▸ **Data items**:

• • • •

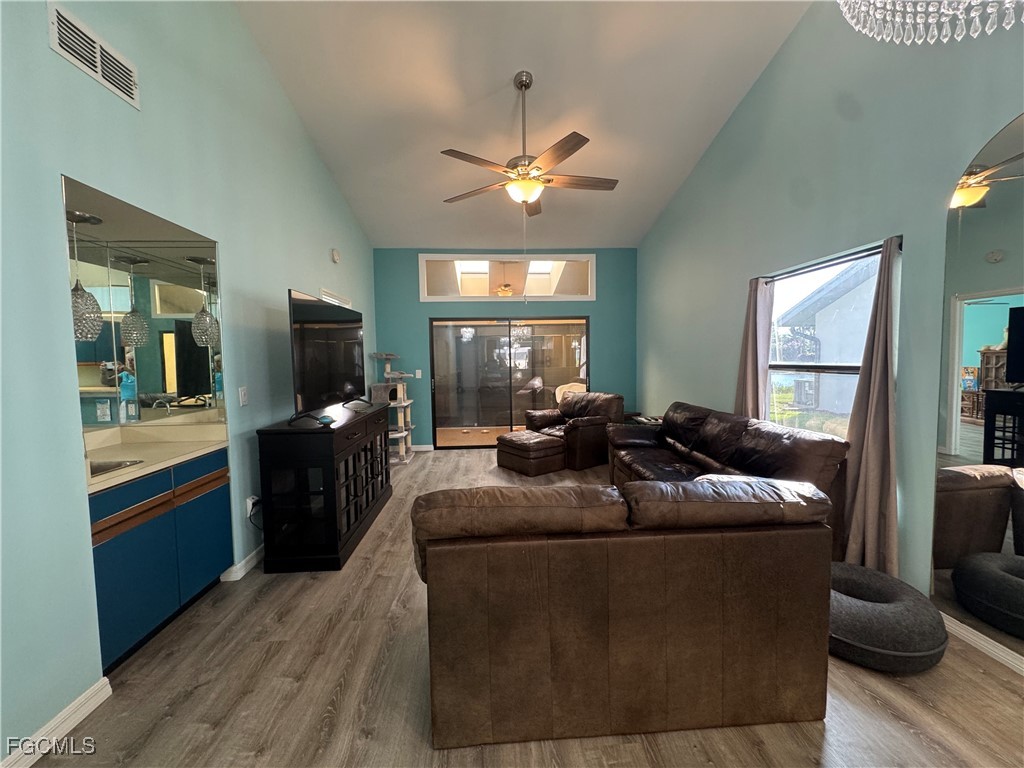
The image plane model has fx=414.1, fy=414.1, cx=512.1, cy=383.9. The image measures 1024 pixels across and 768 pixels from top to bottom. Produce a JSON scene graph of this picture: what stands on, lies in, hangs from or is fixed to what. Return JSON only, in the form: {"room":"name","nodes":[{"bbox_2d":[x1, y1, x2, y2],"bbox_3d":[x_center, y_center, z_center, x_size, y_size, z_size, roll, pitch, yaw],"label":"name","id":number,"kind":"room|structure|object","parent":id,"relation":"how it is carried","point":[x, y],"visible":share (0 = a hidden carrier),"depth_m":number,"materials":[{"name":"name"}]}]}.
{"room":"living room","nodes":[
{"label":"living room","id":0,"kind":"room"},
{"bbox_2d":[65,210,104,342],"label":"pendant light","id":1,"kind":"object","parent":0,"point":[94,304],"visible":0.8,"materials":[{"name":"glass"}]},
{"bbox_2d":[0,0,377,764],"bbox_3d":[-1.896,-0.919,2.199,0.158,4.508,7.550,-1,4,-3],"label":"left wall","id":2,"kind":"structure","parent":0,"point":[45,52],"depth_m":1.89,"materials":[{"name":"paint"}]},
{"bbox_2d":[1,676,113,767],"bbox_3d":[-1.703,1.387,0.202,0.017,0.093,3.020,-1,4,-3],"label":"baseboard","id":3,"kind":"structure","parent":2,"relation":"attached to","point":[58,717],"depth_m":1.56,"materials":[{"name":"white paint"}]},
{"bbox_2d":[48,2,139,107],"bbox_3d":[-1.770,-1.396,1.768,0.015,0.188,0.375,-1,4,-3],"label":"air vent","id":4,"kind":"object","parent":2,"relation":"attached to","point":[98,69],"visible":0.99,"depth_m":1.74,"materials":[{"name":"white metal"}]},
{"bbox_2d":[69,212,224,427],"bbox_3d":[-2.165,-0.298,2.211,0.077,1.083,1.279,-1,4,-3],"label":"mirror","id":5,"kind":"object","parent":2,"relation":"attached to","point":[181,364],"visible":0.75,"depth_m":2.46,"materials":[{"name":"mirror"}]},
{"bbox_2d":[220,543,263,581],"bbox_3d":[-1.827,1.131,3.848,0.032,0.091,2.805,-1,4,-3],"label":"baseboard","id":6,"kind":"structure","parent":2,"relation":"attached to","point":[240,564],"depth_m":2.77,"materials":[{"name":"white paint"}]},
{"bbox_2d":[238,386,248,405],"bbox_3d":[-1.806,0.079,2.786,0.014,0.120,0.075,-1,4,-3],"label":"light switch","id":7,"kind":"object","parent":2,"relation":"attached to","point":[242,392],"visible":0.96,"depth_m":2.78,"materials":[{"name":"white plastic"}]},
{"bbox_2d":[245,495,259,519],"bbox_3d":[-1.791,0.843,2.855,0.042,0.129,0.073,-1,4,-3],"label":"wall socket","id":8,"kind":"object","parent":2,"relation":"attached to","point":[249,513],"visible":0.72,"depth_m":2.83,"materials":[{"name":"white plastic"}]},
{"bbox_2d":[319,287,351,307],"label":"air vent","id":9,"kind":"structure","parent":2,"relation":"in","point":[342,300],"depth_m":4.51,"materials":[{"name":"white metal"}]},
{"bbox_2d":[331,249,340,263],"bbox_3d":[-1.898,-1.382,4.462,0.043,0.139,0.136,-1,4,-3],"label":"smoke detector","id":10,"kind":"object","parent":2,"relation":"attached to","point":[336,254],"visible":0.99,"depth_m":4.42,"materials":[{"name":"white"}]},
{"bbox_2d":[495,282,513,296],"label":"fan","id":11,"kind":"object","parent":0,"point":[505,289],"visible":0.73,"depth_m":7.14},
{"bbox_2d":[373,246,636,449],"bbox_3d":[-0.046,-0.554,6.307,4.084,3.048,0.166,-1,4,-3],"label":"back wall","id":12,"kind":"structure","parent":0,"point":[598,323],"depth_m":6.18,"materials":[{"name":"teal paint"}]},
{"bbox_2d":[414,369,422,378],"bbox_3d":[-1.373,-0.143,6.008,0.097,0.129,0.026,-1,4,-3],"label":"light switch","id":13,"kind":"object","parent":12,"relation":"attached to","point":[418,371],"visible":0.98,"depth_m":6.01,"materials":[{"name":"white plastic"}]},
{"bbox_2d":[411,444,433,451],"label":"baseboard","id":14,"kind":"structure","parent":12,"relation":"attached to","point":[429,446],"depth_m":6.27,"materials":[{"name":"white paint"}]},
{"bbox_2d":[420,253,597,301],"bbox_3d":[-0.046,-1.581,6.210,2.691,0.689,0.161,-1,4,-3],"label":"transom window","id":15,"kind":"structure","parent":12,"relation":"in","point":[484,293],"depth_m":6.18,"materials":[{"name":"glass"}]},
{"bbox_2d":[429,317,589,448],"bbox_3d":[-0.023,-0.007,6.391,2.378,1.924,0.111,-1,4,-3],"label":"sliding glass door","id":16,"kind":"structure","parent":12,"relation":"in","point":[492,424],"depth_m":6.36,"materials":[{"name":"glass"}]},
{"bbox_2d":[19,447,1023,767],"bbox_3d":[0.079,1.278,2.689,5.163,0.102,8.993,-1,4,-3],"label":"floor","id":17,"kind":"structure","parent":0,"point":[989,676],"depth_m":1.75,"materials":[{"name":"brown wood"}]},
{"bbox_2d":[88,446,233,671],"bbox_3d":[-2.038,0.853,2.172,0.584,0.873,0.954,-1,4,-3],"label":"vanity cabinet","id":18,"kind":"object","parent":17,"relation":"on","point":[107,553],"visible":0.55,"depth_m":2.07,"materials":[{"name":"blue paint"}]},
{"bbox_2d":[84,417,228,494],"bbox_3d":[-2.050,0.340,2.210,0.685,0.130,1.126,-1,4,-3],"label":"countertop","id":19,"kind":"structure","parent":18,"relation":"on","point":[149,467],"depth_m":2.31,"materials":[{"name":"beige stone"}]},
{"bbox_2d":[88,458,144,477],"bbox_3d":[-2.007,0.464,1.912,0.407,0.144,0.348,-1,4,-3],"label":"sink","id":20,"kind":"object","parent":19,"relation":"in","point":[104,467],"visible":0.18,"depth_m":2.03,"materials":[{"name":"silver metal"}]},
{"bbox_2d":[255,402,392,572],"bbox_3d":[-1.447,0.720,3.515,0.522,0.950,1.626,-1,4,-3],"label":"tv stand","id":21,"kind":"object","parent":17,"relation":"on","point":[333,530],"visible":0.95,"depth_m":2.78,"materials":[{"name":"black wood"}]},
{"bbox_2d":[317,414,335,425],"bbox_3d":[-1.308,0.252,2.917,0.107,0.053,0.122,-1,4,-3],"label":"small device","id":22,"kind":"object","parent":21,"relation":"on","point":[325,422],"visible":0.99,"depth_m":2.88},
{"bbox_2d":[289,290,365,423],"bbox_3d":[-1.475,-0.215,3.418,0.281,0.892,1.291,-1,4,-3],"label":"television","id":23,"kind":"object","parent":21,"relation":"on","point":[308,313],"visible":0.99,"depth_m":3.21,"materials":[{"name":"black plastic"}]},
{"bbox_2d":[370,352,416,463],"bbox_3d":[-1.632,0.309,5.671,0.555,1.473,0.664,-1,4,-3],"label":"cat tree","id":24,"kind":"object","parent":17,"relation":"on","point":[403,375],"visible":0.78,"depth_m":5.56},
{"bbox_2d":[495,430,566,476],"bbox_3d":[0.233,0.849,5.221,0.661,0.415,0.750,-4,5,-38],"label":"leather ottoman","id":25,"kind":"object","parent":17,"relation":"on","point":[543,439],"visible":0.98,"depth_m":4.96,"materials":[{"name":"brown leather"}]},
{"bbox_2d":[527,391,622,469],"bbox_3d":[0.850,0.567,5.601,0.988,0.890,1.074,-4,5,-40],"label":"leather armchair","id":26,"kind":"object","parent":17,"relation":"on","point":[590,424],"visible":0.73,"depth_m":5.29,"materials":[{"name":"brown leather"}]},
{"bbox_2d":[410,475,834,749],"bbox_3d":[0.390,0.833,1.971,1.591,0.882,0.992,-1,4,-3],"label":"leather sofa","id":27,"kind":"object","parent":17,"relation":"on","point":[658,683],"visible":0.99,"depth_m":1.51,"materials":[{"name":"brown leather"}]},
{"bbox_2d":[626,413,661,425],"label":"side table","id":28,"kind":"object","parent":17,"relation":"on","point":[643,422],"visible":0.18,"depth_m":5.29,"materials":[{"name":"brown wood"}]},
{"bbox_2d":[612,401,848,561],"bbox_3d":[1.488,0.699,3.473,0.918,0.903,2.280,-1,4,-3],"label":"leather sofa","id":29,"kind":"object","parent":17,"relation":"on","point":[724,424],"visible":0.48,"depth_m":3.05,"materials":[{"name":"brown leather"}]},
{"bbox_2d":[827,562,948,672],"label":"pet bed","id":30,"kind":"object","parent":17,"relation":"on","point":[863,605],"visible":0.75,"depth_m":1.86,"materials":[{"name":"grey fabric"}]},
{"bbox_2d":[233,0,811,249],"bbox_3d":[0.095,-2.531,2.378,4.162,0.481,7.799,-1,4,-3],"label":"ceiling","id":31,"kind":"structure","parent":0,"point":[408,237],"depth_m":3.39,"materials":[{"name":"white paint"}]},
{"bbox_2d":[440,71,618,215],"bbox_3d":[0.155,-1.623,3.317,1.395,1.562,1.387,-1,4,-3],"label":"ceiling fan","id":32,"kind":"object","parent":31,"relation":"hanging from","point":[526,196],"visible":0.99,"depth_m":3.25,"materials":[{"name":"metal"}]},
{"bbox_2d":[837,0,1023,43],"bbox_3d":[1.216,-1.707,0.979,0.712,1.581,0.706,-1,4,-3],"label":"chandelier","id":33,"kind":"object","parent":31,"relation":"hanging from","point":[944,31],"visible":0.98,"depth_m":1.16,"materials":[{"name":"glass"}]},
{"bbox_2d":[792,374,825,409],"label":"air conditioner unit","id":34,"kind":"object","parent":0,"point":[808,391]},
{"bbox_2d":[632,0,1023,650],"bbox_3d":[2.239,-0.962,2.254,0.167,4.447,8.010,-1,4,-3],"label":"right wall","id":35,"kind":"structure","parent":0,"point":[740,110],"depth_m":2.74,"materials":[{"name":"paint"}]},
{"bbox_2d":[766,244,884,436],"bbox_3d":[2.197,-0.159,2.945,0.099,1.426,1.258,-1,4,-3],"label":"window","id":36,"kind":"structure","parent":35,"relation":"in","point":[808,364],"depth_m":3.01,"materials":[{"name":"glass"}]},
{"bbox_2d":[762,238,900,281],"bbox_3d":[2.112,-0.821,2.842,0.079,0.040,1.343,-1,4,-3],"label":"curtain rod","id":37,"kind":"object","parent":35,"relation":"attached to","point":[866,250],"visible":0.69,"depth_m":2.68,"materials":[{"name":"black metal"}]},
{"bbox_2d":[735,275,775,421],"bbox_3d":[2.062,0.081,3.587,0.131,2.021,0.405,-1,4,-3],"label":"curtain","id":38,"kind":"object","parent":37,"relation":"hanging from","point":[749,356],"visible":0.63,"depth_m":3.51,"materials":[{"name":"fabric"}]},
{"bbox_2d":[841,237,900,578],"bbox_3d":[2.104,0.167,2.410,0.135,2.050,0.377,-1,4,-3],"label":"curtain","id":39,"kind":"object","parent":37,"relation":"hanging from","point":[866,448],"visible":0.93,"depth_m":2.39,"materials":[{"name":"fabric"}]},
{"bbox_2d":[930,111,1023,665],"bbox_3d":[2.194,0.027,1.469,0.009,2.323,1.340,-1,4,-3],"label":"wall mirror","id":40,"kind":"object","parent":35,"relation":"attached to","point":[986,338],"visible":0.99,"depth_m":1.90,"materials":[{"name":"mirror"}]},
{"bbox_2d":[940,612,1023,675],"bbox_3d":[2.276,1.274,1.104,0.017,0.089,4.719,-1,4,-3],"label":"baseboard","id":41,"kind":"structure","parent":35,"relation":"attached to","point":[993,648],"depth_m":1.95,"materials":[{"name":"white paint"}]},
{"label":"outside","id":42,"kind":"structure","parent":0,"visible":0},
{"bbox_2d":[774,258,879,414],"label":"neighboring house","id":43,"kind":"structure","parent":42,"point":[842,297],"depth_m":9.69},
{"label":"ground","id":44,"kind":"structure","parent":42,"visible":0},
{"bbox_2d":[555,381,586,406],"bbox_3d":[1.093,0.447,7.318,0.704,0.949,0.695,-3,5,-29],"label":"chair","id":45,"kind":"object","parent":44,"relation":"on","point":[575,384],"visible":0.39,"depth_m":7.41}
]}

• • • •

▸ **INSTRUCTIONS FOR THE TASK**:
Count up the lines in the preceding data that include the word "window"; respond with the number only.

▸ **RESULT FOR THIS TASK**:
2